Hoje recebi a notificação de uma senhora que faz o favor de me dispensar a sua valorosa amizade onde pude perceber a comemoração deste dia tão especial. Ainda por cima cuidou a minha amioga em juntar os meus livros numa fotografia.
Um gesto que muito me alegrou (obrigado L.), pois é prova de que a escrita e consequentemente os livros, fazem sentido não só para quem escreve, mas para quem os lê.
Tenho uma biblioteca com muitos livros. Muitos mesmo. De diversos temas e autores. E com uma logística de arrumação por vezes difícil de entender, até por mim!.
Curiosamente um destes dias a minha neta perguntou-me qual o livro que gostava mais, como se aquele fosse assim uma espécie de brinquedo. Respondi-lhe com uma resposta redonda e abrangente, como só poderia fazer a uma criança de seis anos que ainda não sabe o que é ler!

- [LISTA DE TAREFAS]:
(a) No texto sobre a biblioteca pessoal, que pergunta fez a neta?
(b) Continua o texto sobre a biblioteca pessoal a partir da última frase.

[Registos de um conjunto de dados]
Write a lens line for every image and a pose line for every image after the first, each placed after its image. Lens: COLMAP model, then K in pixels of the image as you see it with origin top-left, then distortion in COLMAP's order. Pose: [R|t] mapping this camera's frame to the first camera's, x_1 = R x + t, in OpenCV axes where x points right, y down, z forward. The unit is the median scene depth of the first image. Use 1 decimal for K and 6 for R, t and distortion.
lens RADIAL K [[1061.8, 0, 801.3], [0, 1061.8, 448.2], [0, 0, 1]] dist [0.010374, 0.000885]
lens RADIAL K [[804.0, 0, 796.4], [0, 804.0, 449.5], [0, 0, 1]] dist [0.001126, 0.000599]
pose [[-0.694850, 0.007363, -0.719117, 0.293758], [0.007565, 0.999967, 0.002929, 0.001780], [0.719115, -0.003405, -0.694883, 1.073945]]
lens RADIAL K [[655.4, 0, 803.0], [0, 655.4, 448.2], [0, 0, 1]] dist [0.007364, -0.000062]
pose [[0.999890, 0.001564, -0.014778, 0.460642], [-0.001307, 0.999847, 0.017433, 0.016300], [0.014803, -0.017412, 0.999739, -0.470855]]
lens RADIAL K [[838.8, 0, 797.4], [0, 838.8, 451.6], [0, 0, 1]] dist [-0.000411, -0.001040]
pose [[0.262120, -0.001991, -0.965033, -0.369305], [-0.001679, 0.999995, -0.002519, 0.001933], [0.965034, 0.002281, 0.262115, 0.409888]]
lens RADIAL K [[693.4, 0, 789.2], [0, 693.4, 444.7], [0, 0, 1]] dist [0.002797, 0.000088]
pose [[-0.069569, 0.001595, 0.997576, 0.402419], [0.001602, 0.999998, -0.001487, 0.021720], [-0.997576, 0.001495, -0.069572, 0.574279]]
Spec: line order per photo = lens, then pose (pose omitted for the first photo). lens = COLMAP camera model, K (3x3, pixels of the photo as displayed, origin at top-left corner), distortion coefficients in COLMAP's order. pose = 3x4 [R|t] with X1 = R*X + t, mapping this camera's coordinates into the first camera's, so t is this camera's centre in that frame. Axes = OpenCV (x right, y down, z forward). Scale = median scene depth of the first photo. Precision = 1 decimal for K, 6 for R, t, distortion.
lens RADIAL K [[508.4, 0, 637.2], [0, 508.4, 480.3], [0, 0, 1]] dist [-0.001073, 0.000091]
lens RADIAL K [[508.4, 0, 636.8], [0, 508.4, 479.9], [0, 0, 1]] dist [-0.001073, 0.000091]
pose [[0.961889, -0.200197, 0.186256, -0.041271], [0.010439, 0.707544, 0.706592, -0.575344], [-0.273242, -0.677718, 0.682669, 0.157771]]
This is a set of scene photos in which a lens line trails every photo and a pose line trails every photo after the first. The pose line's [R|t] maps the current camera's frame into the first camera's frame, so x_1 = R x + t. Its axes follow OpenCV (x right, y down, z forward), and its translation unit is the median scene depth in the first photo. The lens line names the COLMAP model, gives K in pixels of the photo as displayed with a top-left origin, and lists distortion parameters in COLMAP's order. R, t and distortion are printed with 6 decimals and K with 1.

- [RESPOSTAS ÀS TAREFAS]:
(a) Perguntou qual era o livro de que mais gostava.

(b)
No entanto a pergunta para mim acabou por fazer algum sentido. Em tanto que lemos qual o livro que mais gostamos? Ou colocada a questão noutro patamar, perguntar: qual o livro que não se importa de reler?
A esta respondo simplesmente: " A cidade e as Serras" de Eça de Queirós. Mas também já reli "O Valente Soldado Schveik" de Jaroslav Hasek, ou muitos dos albuns de Astérix!
Reconheço nos livros um sentimento especial. Como se aquele fosse uma força militar contra a estupidez e imbecilidade de quem não gosta de ler!
Mas forçar alguém a ler é o passo definitivo para nunca querer pegar noutro. Daí nunca forcei os meus filhos a ler, como nunca forcarei os meus netos. Querer ler um livro tem de ser o próprio a entender esse momento.
Curiosamente comecei cedo, mas principiar mais tarde não é problemático. O que se torna importante num livro é a capacidade que este tem em dizer-nos tanto sem que o tivéssemos pedido.